:: TASK INSTRUCTIONS ::
1. From the indoor tanning article, copy out the stretch from "The study, which" through "and physiological reasons.".
2. Using the indoor tanning article, answer yes or no to each statement and quote the words that decide it: (a) The study appears in JAMA Dermatology. (b) The study looked at college students in Colorado. (c) Dellavalle also practices at the Denver Veterans Affairs Medical Center.

:: SOURCE EXTRACT ::
Researchers from the University of Colorado Anschutz Medical Campus have shown an association between indoor tanning and substance abuse among Colorado high school students.

“A growing national body of evidence links indoor tanning with other risky health-related behavior among adolescents,” said study author Robert Dellavalle, MD, associate professor of dermatology at the University of Colorado School of Medicine.

The study, which appears online today in JAMA Dermatology, says the motivation behind indoor tanning offers clues to why it is also tied to other risky behaviors.

Dr. Robert Dellavalle, associate professor of dermatology at the University of Colorado School of Medicine.

Dellavalle, who also practices at the Denver Veterans Affairs Medical Center, said people tan for both psychological and physiological reasons.

“For example, indoor tanning and use of steroids may both stem from the motivation to enhance one’s appearance,” he said. “Data also implicate addictive physiological pathways in indoor tanning that may be similar to those of substance abuse.”

Research has shown that indoor tanning can release endorphins in users that can be addictive.

:: ENTRIES SUPPLIED ::
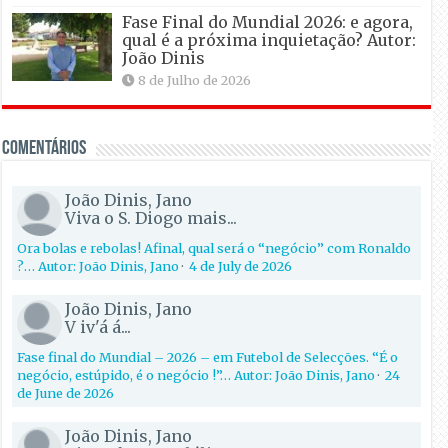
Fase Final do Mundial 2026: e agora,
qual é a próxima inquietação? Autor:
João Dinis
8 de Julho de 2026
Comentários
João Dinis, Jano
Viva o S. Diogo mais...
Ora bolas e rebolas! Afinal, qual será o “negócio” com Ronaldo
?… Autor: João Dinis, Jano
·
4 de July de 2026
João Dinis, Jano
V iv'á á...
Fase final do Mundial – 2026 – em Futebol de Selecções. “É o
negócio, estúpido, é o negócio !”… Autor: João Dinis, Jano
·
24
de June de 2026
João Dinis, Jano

...

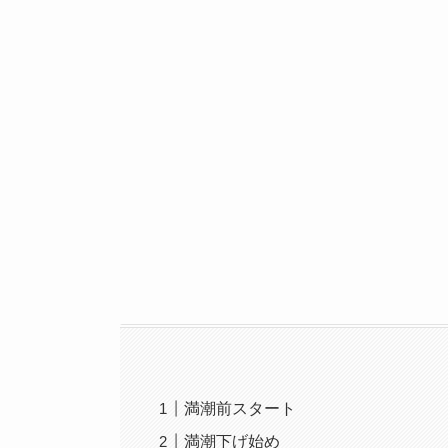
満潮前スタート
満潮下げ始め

:: ANSWER LIST ::
1.
The study, which appears online today in JAMA Dermatology, says the motivation behind indoor tanning offers clues to why it is also tied to other risky behaviors.

Dr. Robert Dellavalle, associate professor of dermatology at the University of Colorado School of Medicine.

Dellavalle, who also practices at the Denver Veterans Affairs Medical Center, said people tan for both psychological and physiological reasons.

2.
(a) Yes: "The study, which appears online today in JAMA Dermatology"
(b) No: "an association between indoor tanning and substance abuse among Colorado high school students"
(c) Yes: "Dellavalle, who also practices at the Denver Veterans Affairs Medical Center"